WHAT IS BEING ASKED:
Locate every line in the data below that contains the string "오도이의", and copy each such line in full. Treat the match as case-sensitive.

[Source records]
◇ ◇ ◇ ◇ ◇ ◇ ◇
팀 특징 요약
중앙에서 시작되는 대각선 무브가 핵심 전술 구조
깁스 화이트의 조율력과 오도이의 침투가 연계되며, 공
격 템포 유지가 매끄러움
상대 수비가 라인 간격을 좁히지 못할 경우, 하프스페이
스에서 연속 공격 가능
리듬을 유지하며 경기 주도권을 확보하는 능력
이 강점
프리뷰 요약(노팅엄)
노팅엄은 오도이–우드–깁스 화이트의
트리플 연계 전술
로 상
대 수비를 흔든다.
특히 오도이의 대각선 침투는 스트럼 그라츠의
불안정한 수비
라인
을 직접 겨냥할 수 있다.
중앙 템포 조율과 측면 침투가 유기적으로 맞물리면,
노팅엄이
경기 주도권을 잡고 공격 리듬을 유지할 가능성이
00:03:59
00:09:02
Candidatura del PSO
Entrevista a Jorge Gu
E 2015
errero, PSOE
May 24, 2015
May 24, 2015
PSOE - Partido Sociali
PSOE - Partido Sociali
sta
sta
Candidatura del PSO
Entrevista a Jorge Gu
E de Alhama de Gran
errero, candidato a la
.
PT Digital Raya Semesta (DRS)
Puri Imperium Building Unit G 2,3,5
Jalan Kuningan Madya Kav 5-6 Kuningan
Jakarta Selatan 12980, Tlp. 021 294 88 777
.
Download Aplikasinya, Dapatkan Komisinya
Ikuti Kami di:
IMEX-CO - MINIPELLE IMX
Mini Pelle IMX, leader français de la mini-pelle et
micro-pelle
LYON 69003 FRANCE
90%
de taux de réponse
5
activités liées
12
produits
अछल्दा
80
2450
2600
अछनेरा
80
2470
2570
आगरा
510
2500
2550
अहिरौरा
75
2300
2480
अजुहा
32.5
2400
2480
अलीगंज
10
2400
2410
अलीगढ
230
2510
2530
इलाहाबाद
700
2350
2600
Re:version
◇ ◇ ◇ ◇ ◇ ◇ ◇
COMPLETED TASK:
깁스 화이트의 조율력과 오도이의 침투가 연계되며, 공
특히 오도이의 대각선 침투는 스트럼 그라츠의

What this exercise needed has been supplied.